# Are these structures plasticville?



## Area57 (Nov 8, 2015)

On my new ho layout it came with one structures. About half are models that were assenbled and painted. The rest are preprinted plastic houses and a book store. I don't see them in the plasticville lineup but are there any alternatives? That look like better quality prefab structures. 

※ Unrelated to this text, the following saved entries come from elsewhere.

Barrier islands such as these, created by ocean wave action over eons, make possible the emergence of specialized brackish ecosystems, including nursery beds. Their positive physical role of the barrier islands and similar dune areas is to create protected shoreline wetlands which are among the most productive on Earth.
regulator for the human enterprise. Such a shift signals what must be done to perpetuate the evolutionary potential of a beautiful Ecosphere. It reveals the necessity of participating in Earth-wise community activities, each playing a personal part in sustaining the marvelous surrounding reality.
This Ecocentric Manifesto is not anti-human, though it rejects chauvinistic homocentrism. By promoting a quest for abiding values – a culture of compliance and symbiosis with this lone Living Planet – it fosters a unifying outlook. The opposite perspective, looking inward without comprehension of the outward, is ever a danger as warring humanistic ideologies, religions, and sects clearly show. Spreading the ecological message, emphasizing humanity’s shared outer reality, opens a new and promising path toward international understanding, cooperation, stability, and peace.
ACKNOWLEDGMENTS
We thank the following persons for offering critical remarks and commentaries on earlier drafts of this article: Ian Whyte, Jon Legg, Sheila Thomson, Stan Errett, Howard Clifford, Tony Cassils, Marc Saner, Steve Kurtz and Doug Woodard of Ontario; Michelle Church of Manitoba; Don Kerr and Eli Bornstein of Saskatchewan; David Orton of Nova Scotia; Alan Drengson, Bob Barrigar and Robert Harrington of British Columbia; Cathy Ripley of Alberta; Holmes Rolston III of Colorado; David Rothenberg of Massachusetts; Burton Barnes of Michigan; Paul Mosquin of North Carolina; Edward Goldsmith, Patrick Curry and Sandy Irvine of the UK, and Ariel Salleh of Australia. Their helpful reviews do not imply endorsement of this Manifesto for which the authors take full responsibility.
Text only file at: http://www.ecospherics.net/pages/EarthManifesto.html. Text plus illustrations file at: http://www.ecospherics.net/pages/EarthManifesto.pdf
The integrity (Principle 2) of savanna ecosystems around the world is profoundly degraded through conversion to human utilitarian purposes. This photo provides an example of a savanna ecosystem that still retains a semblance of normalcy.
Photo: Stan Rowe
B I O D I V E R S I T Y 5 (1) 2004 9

I kind of like them. I might get more. What other options would look good mixed in with these? The good thing is, if they are plasticville, they sell very cheaply on eBay.


----------



## Area57 (Nov 8, 2015)

Can only post one photo per thread. Here is the used bookstore.


----------



## cole226 (Feb 8, 2013)

probably Walthers or Model Power


----------



## wingnut163 (Jan 3, 2013)

go to "go advanced" and up load as much as you want


----------



## DonR (Oct 18, 2012)

When you want to post more than one pic in a thread,
fill in the Title, then click on the PAPER CLIP in the
header above the icons. You will get a small screen
with several BROWSE lines. You can click on each
one and it will take you to YOUR computer pic folder.
Select a pic for each BROWSE, then when you
have all you want, click on UPLOAD. When
is displays your pic files, X out of that screen.
Then again click on the paper clip. Close
by clicking on the bottom line of the small screen that
comes up. That will place your pic computer files in
the screen. You can then using your scroll and type
captions for each photo as well as any other info.

Don


----------



## Area57 (Nov 8, 2015)

I thought got they looked better than plasticville. Do you guys like walthers or model power? or what structures are popular these days?


----------



## cole226 (Feb 8, 2013)

*structures*

I'm O gauge, but i have lionel, AF, model power, ameri-towne, steam era structures, korber, scratch built and kit bashed to name just a few.
oh, even a plasticville church in the background


----------



## CTValleyRR (Jul 26, 2014)

I can't speak for popularity (and who cares, anyway), but the Walthers models are very nice. I have used a bunch of them. Model Power is acceptable, but lower quality. Some of them are obviously undersized (about 1/95 scale), even though they're sold as HO.

For good quality plastic models, I stick with Walthers, DPM, Heljan, and Kibri. I also like many of the laser-cut wood structures that are available (although they are more expensive).


----------